String Quintet No.1 in e minor, Op.15
For 2 Violins, 2 Violas & Cello
Eduard Franck (1817-1893) was born in Breslau, the capital of the Prussian province of Silesia. He was the fourth child of a wealthy and cultivated banker who exposed his children to the best and brightest that Germany had to offer. Frequenters to the Franck home included such luminaries as Heine, Humboldt, Heller, Mendelssohn, and Wagner. His family’s financial position allowed Franck to study with Mendelssohn as a private student in Dusseldorf and later in Leipzig. As a talented pianist, he embarked upon a dual career as a concert artist and teacher for more than four decades during the course of which he held many positions. Although he was highly regarded as both a teacher and performer, he never achieved the public recognition of his better known contemporaries such as Mendelssohn, Schumann or Liszt. As fine a pianist as the first two and perhaps even a better teacher, the fact that he failed to publish very many of his compositions until toward the end of his life, in part, explains why he was not better known. Said to be a perfectionist, he continually delayed releasing his works until they were polished to his demanding standards. Schumann, among others, thought quite highly of the few works he did publish during the first part of his life.
Franck's First String Quintet was composed in 1844 but was not published until 1850. The broad main theme of the big first movement, Allegro non troppo, has the quality of a Legend with its sighing theme which is often presented in unison. A more vibrant second theme, showing the influence of Mendelssohn is interspersed. The second movement is a Mendelssohn Scherzo. Its clever main theme is quite catchy and the use of pizzicati in the trio section is quite telling. The slow movement, Andante con espressione, is rather like a Sarabande. The general calm of the movement is twice interrupted with restless interludes. The Prestissimo Finale shows some rather surprising use, for the time, of polyphony.

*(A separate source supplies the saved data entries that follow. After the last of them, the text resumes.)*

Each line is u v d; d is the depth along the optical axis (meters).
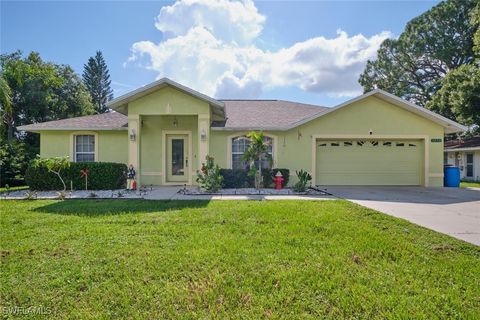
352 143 14.54
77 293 3.21
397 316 2.75
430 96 30.42
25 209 7.75
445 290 3.27
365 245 4.74
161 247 4.60
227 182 13.09
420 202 9.31
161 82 12.13
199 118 12.70
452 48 28.47
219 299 3.08
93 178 12.09
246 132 14.13
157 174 14.60
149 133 14.65
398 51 32.06
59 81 27.98
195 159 14.60
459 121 21.03
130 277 3.57
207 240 4.94
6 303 3.00
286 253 4.33
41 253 4.34
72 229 5.65
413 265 3.97
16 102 25.53
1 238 5.07
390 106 14.29
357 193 11.64
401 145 14.54
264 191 11.91
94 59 48.50
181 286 3.36
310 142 14.31
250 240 4.94
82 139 14.73
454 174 14.16
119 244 4.75
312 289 3.28
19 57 26.73
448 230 5.85
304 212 7.27
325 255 4.27
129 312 2.86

The first and only edition of this work was published in 1850. It must be noted that the copy off of which we had to work was not in good condition and we spent many hours making it into a serviceable performance edition, although it is not entirely up to modern standards. The price reflects this fact. In addition, we added rehearsal letters. We wish to thank Eduard Franck's grandson, Professor Dr. Paul Franck and great grandson, Dr. Andreas Franck, for making the parts available to us so that we could bring this fine work back for contemporary players to enjoy.